What I do know is that the head of Juniors, Mrs Asch was clearly trying to counter negative comments and was being far from uncaring. As for pupils shown making the odd derisory comment, everybody felt that they had been treated very shabbily by the documentary makers who had been very selective in which tiny extracts from long interviews they opted to include.

Before going to Chavagnes, not only had my son been mugged but he was also forced to write down his address and told that he would be murdered if he told a living soul. Far from being an uncaring environment, certain members of staff at Chavagnes treated him very kindly and I quickly came to believe it to have been providential that his PTSD manifested itself in that environment precisely because the staff were so caring and his behaviour was seen for what it was. He eventually decided boarding was not for him but that is no relection on the college.

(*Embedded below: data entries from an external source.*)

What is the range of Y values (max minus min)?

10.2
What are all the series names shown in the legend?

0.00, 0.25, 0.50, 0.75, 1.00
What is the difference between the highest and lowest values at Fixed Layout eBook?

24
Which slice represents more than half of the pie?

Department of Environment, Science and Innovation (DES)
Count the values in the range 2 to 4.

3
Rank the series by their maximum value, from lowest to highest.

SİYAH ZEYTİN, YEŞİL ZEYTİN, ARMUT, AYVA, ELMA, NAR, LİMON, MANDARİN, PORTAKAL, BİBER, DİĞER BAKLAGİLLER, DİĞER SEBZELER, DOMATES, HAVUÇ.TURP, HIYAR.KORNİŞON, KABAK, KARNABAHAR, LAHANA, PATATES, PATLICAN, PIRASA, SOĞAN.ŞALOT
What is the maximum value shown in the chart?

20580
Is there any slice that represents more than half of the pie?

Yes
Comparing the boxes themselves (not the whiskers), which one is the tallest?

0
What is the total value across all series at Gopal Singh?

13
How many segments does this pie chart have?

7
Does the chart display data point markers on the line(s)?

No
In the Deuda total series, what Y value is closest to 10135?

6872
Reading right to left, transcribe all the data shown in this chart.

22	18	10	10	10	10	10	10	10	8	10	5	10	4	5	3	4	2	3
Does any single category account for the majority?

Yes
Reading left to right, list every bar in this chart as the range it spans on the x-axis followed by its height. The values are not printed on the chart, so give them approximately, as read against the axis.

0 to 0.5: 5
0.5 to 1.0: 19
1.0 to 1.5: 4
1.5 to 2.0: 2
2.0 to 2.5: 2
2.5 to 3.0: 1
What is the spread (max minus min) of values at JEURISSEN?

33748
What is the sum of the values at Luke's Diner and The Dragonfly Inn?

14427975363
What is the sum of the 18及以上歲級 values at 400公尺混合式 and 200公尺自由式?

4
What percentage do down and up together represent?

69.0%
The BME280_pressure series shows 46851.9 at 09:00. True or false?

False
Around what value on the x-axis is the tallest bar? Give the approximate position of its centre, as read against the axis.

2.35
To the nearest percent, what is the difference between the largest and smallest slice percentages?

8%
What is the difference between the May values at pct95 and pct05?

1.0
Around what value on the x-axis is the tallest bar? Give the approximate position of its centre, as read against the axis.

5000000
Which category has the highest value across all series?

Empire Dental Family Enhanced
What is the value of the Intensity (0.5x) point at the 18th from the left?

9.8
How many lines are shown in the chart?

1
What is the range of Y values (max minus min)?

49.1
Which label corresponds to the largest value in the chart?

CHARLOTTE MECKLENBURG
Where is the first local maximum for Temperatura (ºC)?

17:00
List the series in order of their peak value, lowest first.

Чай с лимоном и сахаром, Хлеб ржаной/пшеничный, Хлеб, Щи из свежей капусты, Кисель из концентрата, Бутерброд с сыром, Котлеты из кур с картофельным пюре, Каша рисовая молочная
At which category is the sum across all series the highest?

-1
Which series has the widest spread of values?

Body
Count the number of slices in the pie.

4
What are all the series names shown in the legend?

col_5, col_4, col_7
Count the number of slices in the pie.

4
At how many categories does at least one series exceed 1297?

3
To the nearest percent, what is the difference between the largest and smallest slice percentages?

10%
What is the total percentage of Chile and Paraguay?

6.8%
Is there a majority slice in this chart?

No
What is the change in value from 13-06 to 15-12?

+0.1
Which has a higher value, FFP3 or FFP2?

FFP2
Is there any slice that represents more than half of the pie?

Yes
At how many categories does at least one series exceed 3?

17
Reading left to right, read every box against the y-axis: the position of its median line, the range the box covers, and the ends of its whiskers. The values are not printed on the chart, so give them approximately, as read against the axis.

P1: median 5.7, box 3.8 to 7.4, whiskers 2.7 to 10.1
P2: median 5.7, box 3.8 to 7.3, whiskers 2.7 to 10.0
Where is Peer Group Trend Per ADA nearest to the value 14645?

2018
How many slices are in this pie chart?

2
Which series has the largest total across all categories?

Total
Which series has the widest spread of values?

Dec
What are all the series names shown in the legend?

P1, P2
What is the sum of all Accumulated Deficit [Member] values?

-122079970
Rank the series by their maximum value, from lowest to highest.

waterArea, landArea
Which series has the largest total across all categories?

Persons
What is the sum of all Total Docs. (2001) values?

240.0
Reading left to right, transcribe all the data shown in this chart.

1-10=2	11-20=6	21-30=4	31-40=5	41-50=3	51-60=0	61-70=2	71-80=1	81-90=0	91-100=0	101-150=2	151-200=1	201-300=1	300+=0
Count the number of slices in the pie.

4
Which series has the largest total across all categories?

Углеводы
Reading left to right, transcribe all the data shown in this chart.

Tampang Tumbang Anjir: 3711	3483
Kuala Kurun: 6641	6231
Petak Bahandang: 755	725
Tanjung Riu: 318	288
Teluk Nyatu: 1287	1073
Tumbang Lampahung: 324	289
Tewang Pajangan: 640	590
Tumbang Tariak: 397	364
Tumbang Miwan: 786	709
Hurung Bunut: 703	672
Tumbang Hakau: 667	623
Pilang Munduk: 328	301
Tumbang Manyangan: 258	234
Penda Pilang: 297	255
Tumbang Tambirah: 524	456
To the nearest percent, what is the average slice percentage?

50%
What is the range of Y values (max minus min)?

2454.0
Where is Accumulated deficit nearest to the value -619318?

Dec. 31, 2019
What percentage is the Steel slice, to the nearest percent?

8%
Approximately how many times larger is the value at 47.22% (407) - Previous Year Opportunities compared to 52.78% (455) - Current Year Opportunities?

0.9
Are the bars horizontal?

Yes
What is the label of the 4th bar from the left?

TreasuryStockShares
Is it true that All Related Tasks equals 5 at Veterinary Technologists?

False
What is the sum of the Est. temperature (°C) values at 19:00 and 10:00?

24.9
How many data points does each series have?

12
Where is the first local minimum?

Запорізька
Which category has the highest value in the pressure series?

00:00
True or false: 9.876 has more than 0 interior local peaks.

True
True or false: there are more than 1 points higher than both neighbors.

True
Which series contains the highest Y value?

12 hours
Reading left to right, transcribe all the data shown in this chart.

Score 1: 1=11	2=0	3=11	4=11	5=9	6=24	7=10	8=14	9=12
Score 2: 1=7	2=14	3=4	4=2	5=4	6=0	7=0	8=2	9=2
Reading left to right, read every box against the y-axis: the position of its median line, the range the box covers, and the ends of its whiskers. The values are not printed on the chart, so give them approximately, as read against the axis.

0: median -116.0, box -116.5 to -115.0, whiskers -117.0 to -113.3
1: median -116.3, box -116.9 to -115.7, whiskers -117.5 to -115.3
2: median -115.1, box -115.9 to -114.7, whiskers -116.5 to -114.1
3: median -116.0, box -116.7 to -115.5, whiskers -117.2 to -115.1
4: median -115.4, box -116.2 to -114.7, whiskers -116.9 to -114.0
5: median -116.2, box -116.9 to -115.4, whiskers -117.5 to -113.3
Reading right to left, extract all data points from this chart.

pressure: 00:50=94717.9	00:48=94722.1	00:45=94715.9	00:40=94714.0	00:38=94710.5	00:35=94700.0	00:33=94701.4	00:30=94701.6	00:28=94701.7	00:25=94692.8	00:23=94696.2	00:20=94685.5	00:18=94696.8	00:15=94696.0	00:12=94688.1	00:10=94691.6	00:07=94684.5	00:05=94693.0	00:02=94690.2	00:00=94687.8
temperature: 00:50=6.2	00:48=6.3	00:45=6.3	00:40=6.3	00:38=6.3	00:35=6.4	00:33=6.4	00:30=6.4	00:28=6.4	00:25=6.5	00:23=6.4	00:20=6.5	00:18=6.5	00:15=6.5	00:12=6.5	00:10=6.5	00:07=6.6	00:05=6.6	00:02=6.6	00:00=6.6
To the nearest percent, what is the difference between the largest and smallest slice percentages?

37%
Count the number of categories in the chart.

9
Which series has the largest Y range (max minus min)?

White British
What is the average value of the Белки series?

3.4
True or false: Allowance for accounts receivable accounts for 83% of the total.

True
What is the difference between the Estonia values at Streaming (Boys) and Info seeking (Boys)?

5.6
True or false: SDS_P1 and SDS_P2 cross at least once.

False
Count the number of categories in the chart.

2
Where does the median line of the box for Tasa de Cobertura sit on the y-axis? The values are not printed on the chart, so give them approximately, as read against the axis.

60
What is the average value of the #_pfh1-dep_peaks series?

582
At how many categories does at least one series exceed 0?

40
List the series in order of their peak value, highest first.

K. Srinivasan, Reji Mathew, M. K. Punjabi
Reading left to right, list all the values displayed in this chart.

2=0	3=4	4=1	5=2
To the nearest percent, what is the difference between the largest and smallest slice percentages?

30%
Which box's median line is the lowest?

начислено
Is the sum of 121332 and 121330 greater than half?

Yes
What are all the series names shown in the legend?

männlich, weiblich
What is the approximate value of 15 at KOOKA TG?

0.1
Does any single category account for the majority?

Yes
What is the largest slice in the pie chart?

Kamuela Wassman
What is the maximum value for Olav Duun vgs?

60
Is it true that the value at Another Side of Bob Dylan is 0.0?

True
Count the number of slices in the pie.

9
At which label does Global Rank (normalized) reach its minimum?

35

If Chavagnes had any fault in all this it is in having a certain naivete in which I have to lay claim to a part share since I also agreed in good faith to take part.

The rabbit sequence was filmed at the behest of the film makers and constitutes the only occasion in which a furry animal has ever been slaughtered at the college.

My elder son summed the whole Channel Four documentary saga up with what I thought were very wise words for a 12 year old:

"If we all know that the documentary wasn't fair, didn't give a true portrayal of the college and if we all know that it doesn't represent us then I don't see why we can't just carry on being who we are, doing what we do and ignore it."

Well said.

Chavagnes IS unusual and quirky and worthy of support. By its very nature it attracts praise and bile in equal measure. I am well aware of the criticisms levelled at it over the years but nothing can detract from the fact that my elder son has thrived there and has responded to the uniquely Catholic atmosphere.

As for the lack of text books, every school my children have ever attended has sent home xeroxed sheets for homework. If people are annoyed by the economies which it is necessary to make then perhaps they should ask themselves what they expected from such a young plant when its fees are so low.

Criticise Chavagnes if you must but not on my account/behalf. I love the place.